5. Identify both current and optimal ownership of website development and management.

Understanding who is accountable for developing and managing the website will help to determine if you need to hire a full-stack developer, UX designer, and/or website manager. For example, if your website is built by an external agency partner, you will only need a website manager. Your website backend also determines what position will help your growth marketing teams. A CMS like WordPress may only require a marketing manager. An integrated platform like HubSpot can benefit from a full-stack developer, allowing your team to implement new integrations and optimizations quickly.

6. Hire a website lead for your growth marketing team, or pull your current website administrator into your team if possible.

The web lead will optimize how leads engage with the website and discover products and services on your biggest owned channel. If a single person in your organization currently manages the website, see if they can report to the growth marketing team lead. If you have a full digital team, ensure representation on your growth team by having at least one cross-report to your lead. You might need to hire to expand your web team beyond the lead. For example, full-stack developers may be needed if your website needs to be built from scratch, but they will need the help of a UX designer to optimize the site. You can hire or outsource some of your web roles short-term, but the website lead should be a permanent role on your growth marketing team.

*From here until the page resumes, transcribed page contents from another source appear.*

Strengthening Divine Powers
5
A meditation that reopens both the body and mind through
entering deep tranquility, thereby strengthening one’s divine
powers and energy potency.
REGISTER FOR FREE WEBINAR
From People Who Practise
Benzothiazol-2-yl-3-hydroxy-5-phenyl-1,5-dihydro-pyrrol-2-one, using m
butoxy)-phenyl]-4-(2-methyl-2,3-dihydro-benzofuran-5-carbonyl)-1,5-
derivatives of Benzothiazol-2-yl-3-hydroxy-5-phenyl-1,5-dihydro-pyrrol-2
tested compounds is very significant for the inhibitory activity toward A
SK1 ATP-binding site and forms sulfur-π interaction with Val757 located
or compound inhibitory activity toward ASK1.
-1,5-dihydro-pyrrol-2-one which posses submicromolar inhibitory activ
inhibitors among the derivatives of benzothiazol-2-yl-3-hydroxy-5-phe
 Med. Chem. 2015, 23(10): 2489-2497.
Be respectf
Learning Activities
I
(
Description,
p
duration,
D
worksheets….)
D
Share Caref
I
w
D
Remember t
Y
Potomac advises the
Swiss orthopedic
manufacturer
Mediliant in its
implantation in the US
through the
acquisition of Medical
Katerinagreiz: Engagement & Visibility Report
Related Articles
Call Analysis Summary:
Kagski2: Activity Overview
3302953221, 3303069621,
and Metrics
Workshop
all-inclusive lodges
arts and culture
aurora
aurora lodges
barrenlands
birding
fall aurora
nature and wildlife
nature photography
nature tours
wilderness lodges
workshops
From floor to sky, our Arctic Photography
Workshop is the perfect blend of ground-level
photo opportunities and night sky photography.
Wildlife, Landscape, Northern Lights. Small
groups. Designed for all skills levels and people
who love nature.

7. Identify content marketing partnership opportunities with your existing marketing team, or hire a dedicated content marketer for your growth marketing team.

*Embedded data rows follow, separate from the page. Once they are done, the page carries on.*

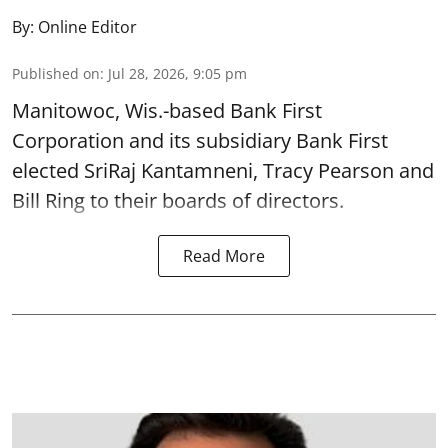
By:
Online Editor
Published on
:
Jul 28, 2026, 9:05 pm
Manitowoc, Wis.-based Bank First
Corporation and its subsidiary Bank First
elected SriRaj Kantamneni, Tracy Pearson and
Bill Ring to their boards of directors.
Read More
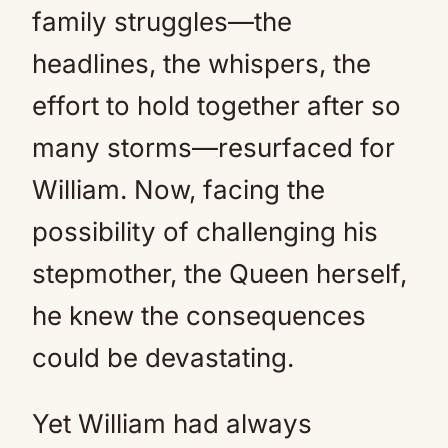
family struggles—the
headlines, the whispers, the
effort to hold together after so
many storms—resurfaced for
William. Now, facing the
possibility of challenging his
stepmother, the Queen herself,
he knew the consequences
could be devastating.
Yet William had always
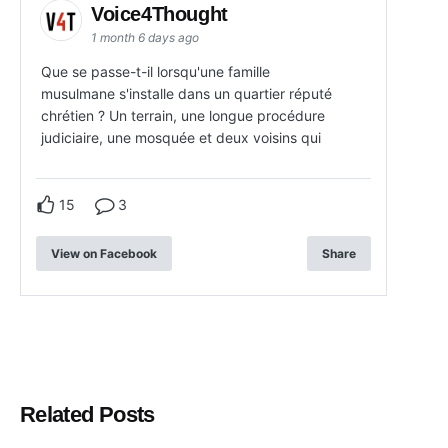
Voice4Thought
1 month 6 days ago
Que se passe-t-il lorsqu'une famille
musulmane s'installe dans un quartier réputé
chrétien ? Un terrain, une longue procédure
judiciaire, une mosquée et deux voisins qui
15
3
View on Facebook
Share
Related Posts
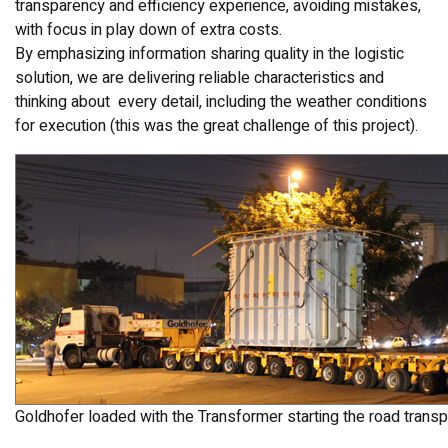
transparency and efficiency experience, avoiding mistakes,
with focus in play down of extra costs.
By emphasizing information sharing quality in the logistic
solution, we are delivering reliable characteristics and
thinking about every detail, including the weather conditions
for execution (this was the great challenge of this project).
Goldhofer loaded with the Transformer starting the road transp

If a content marketer or content marketing team already exists, identify how your growth team will collaborate. For example, partner with your content marketing team on gated content and other lead generation opportunities focused on business growth. If neither team exists, hire a dedicated content marketer for your growth team. This role should be able to: Write strong digital content, from blog posts to long-form whitepapers and social media copy. Measure content success as it relates to your growth marketing goals. Collaborate with both your growth team and the larger business on content or topic opportunities. Unless you have a dedicated graphic designer on staff, create simple graphics for new and repurposed content.

8. Hire or assign a performance or lifecycle marketing role to your team to assist in nurturing leads, optimizing marketing collateral, and driving growth through various marketing efforts.

Choose between one of two emphases, or choose both depending on your business goals and the budget for filling out your team: Performance marketing, focused on paid digital tactics. Lifecycle marketing, focused primarily on retention strategies like email. As with other members of your team, this role should be familiar with designing experiments using an A/B testing framework. They should also have significant experience in the channels your team lead and growth engineer have identified as your areas of focus. In small growth marketing teams, the team lead and growth engineer often share this role.

9. Hire a dedicated marketing analyst, or tap into your company’s existing analytics team.

Depending on the size and stage of your business, there may already be a team responsible for company performance and marketing attribution. If so, establish a close partnership with them to ensure all of your goals, efforts, and progress are being tracked. Marketing analysts should have the following skills: Proven expertise in tracking and benchmarking KPIs. Experience in Google Analytics and similar analysis tools. Ability to create visual, intuitive reports for stakeholders. Your entire growth marketing team should have at least a cursory analytics background. If everyone is comfortable jumping into analytics platforms to attribute their efforts to outcomes, you can build a more dynamic strategy and implementation.